Task description:
Search the material below for the string "được". Return every line that holds it.

+--

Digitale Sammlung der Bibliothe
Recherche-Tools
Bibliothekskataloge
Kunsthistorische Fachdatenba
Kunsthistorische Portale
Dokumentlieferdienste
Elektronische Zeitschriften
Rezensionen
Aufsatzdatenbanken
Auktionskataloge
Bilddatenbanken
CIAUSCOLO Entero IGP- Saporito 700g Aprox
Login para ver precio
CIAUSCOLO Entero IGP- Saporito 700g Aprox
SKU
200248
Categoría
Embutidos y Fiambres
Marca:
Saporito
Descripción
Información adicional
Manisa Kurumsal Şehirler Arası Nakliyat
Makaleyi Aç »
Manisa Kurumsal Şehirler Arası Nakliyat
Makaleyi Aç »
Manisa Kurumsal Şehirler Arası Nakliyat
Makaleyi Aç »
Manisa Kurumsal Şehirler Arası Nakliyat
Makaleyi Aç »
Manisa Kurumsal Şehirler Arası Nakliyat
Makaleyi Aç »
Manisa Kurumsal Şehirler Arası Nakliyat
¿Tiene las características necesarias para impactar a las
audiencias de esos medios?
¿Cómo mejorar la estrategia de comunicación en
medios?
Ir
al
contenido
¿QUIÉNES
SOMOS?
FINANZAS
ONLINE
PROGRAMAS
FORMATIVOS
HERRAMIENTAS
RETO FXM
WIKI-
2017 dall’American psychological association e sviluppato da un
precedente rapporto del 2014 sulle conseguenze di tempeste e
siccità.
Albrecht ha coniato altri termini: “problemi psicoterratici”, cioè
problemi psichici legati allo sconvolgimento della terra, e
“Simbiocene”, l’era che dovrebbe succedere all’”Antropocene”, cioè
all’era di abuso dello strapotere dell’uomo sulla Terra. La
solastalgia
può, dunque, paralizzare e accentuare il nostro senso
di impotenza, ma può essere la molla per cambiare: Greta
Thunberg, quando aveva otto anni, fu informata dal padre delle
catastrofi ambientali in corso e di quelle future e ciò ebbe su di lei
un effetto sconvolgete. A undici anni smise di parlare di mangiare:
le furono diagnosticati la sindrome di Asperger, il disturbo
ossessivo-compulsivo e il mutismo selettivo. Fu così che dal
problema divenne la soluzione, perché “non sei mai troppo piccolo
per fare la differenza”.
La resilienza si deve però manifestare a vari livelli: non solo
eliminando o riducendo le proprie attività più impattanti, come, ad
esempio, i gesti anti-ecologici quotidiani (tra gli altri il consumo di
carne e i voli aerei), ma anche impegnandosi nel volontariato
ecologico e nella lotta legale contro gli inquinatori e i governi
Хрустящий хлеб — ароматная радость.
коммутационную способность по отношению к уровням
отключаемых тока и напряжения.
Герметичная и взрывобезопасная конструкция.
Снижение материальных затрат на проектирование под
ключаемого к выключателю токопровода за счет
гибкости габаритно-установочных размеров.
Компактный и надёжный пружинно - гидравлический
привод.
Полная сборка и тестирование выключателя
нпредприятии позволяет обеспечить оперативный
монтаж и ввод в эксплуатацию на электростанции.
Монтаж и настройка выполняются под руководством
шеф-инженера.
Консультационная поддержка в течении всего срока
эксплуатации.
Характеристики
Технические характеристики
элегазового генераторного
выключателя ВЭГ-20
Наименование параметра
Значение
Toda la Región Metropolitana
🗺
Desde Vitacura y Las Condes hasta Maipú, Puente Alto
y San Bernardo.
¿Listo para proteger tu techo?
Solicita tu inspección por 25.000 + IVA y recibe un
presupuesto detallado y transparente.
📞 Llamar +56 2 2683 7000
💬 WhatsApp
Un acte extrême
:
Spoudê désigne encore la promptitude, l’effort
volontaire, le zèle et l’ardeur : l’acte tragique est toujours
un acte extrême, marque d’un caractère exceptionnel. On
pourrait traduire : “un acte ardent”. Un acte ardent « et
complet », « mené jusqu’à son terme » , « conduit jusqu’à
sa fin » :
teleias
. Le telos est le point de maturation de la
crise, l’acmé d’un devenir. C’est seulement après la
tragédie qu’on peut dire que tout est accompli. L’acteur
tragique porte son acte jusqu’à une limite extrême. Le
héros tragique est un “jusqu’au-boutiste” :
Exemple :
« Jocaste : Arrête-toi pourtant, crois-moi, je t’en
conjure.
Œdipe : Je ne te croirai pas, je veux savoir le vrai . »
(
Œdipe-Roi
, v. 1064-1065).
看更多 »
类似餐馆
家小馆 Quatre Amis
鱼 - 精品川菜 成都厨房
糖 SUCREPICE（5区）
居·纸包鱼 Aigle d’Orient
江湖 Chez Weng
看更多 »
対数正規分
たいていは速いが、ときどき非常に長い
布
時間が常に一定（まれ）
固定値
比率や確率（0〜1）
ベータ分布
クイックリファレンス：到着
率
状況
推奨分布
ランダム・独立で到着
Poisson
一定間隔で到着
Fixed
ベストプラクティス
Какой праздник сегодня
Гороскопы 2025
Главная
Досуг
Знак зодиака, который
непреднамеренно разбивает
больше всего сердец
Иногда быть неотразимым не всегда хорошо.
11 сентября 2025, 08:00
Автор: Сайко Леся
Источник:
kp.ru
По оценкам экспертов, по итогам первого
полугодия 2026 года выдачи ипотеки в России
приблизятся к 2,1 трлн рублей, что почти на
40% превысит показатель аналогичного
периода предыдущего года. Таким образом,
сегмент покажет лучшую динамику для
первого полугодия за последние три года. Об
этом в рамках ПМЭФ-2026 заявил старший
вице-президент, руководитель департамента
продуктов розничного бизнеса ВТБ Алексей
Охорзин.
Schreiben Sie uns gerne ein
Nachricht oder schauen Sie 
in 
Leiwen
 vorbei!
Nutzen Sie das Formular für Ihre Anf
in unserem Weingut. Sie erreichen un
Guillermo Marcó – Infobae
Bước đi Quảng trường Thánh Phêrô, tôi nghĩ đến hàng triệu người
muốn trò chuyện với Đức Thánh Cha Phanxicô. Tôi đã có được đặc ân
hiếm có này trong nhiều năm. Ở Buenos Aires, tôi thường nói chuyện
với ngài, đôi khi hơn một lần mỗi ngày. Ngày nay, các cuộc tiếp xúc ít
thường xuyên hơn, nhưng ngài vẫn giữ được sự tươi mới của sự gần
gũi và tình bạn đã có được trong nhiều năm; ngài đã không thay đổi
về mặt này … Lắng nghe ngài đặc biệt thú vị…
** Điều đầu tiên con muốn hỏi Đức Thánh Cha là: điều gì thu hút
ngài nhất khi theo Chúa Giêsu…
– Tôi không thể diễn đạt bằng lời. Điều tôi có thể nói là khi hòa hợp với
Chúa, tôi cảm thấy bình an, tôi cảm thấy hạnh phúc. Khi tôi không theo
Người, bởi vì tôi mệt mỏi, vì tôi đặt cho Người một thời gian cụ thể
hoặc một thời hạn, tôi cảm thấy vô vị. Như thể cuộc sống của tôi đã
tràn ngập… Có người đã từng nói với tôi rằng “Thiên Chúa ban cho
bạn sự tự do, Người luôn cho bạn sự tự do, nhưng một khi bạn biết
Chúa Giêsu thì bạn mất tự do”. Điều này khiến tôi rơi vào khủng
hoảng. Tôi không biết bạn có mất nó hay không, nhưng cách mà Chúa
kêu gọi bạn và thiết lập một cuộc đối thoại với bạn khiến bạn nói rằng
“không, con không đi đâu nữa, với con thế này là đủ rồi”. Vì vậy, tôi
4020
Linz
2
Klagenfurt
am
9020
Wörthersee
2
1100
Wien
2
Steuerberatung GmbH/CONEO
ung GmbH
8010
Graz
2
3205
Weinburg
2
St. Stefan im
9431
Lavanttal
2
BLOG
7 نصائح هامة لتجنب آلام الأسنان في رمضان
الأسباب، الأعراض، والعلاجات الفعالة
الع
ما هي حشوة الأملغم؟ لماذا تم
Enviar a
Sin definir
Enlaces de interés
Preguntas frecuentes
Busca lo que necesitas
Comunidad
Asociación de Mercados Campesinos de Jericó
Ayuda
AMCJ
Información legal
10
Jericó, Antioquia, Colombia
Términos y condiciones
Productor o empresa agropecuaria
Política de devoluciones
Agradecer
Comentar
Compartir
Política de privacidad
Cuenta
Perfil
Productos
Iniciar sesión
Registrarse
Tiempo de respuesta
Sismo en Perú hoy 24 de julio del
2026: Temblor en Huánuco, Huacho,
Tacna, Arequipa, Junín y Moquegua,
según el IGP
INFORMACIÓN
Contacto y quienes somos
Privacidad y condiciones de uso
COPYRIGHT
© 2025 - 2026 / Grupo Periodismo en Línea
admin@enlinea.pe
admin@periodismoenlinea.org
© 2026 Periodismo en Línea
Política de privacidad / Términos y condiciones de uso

+--

Result:
muốn trò chuyện với Đức Thánh Cha Phanxicô. Tôi đã có được đặc ân
thường xuyên hơn, nhưng ngài vẫn giữ được sự tươi mới của sự gần
gũi và tình bạn đã có được trong nhiều năm; ngài đã không thay đổi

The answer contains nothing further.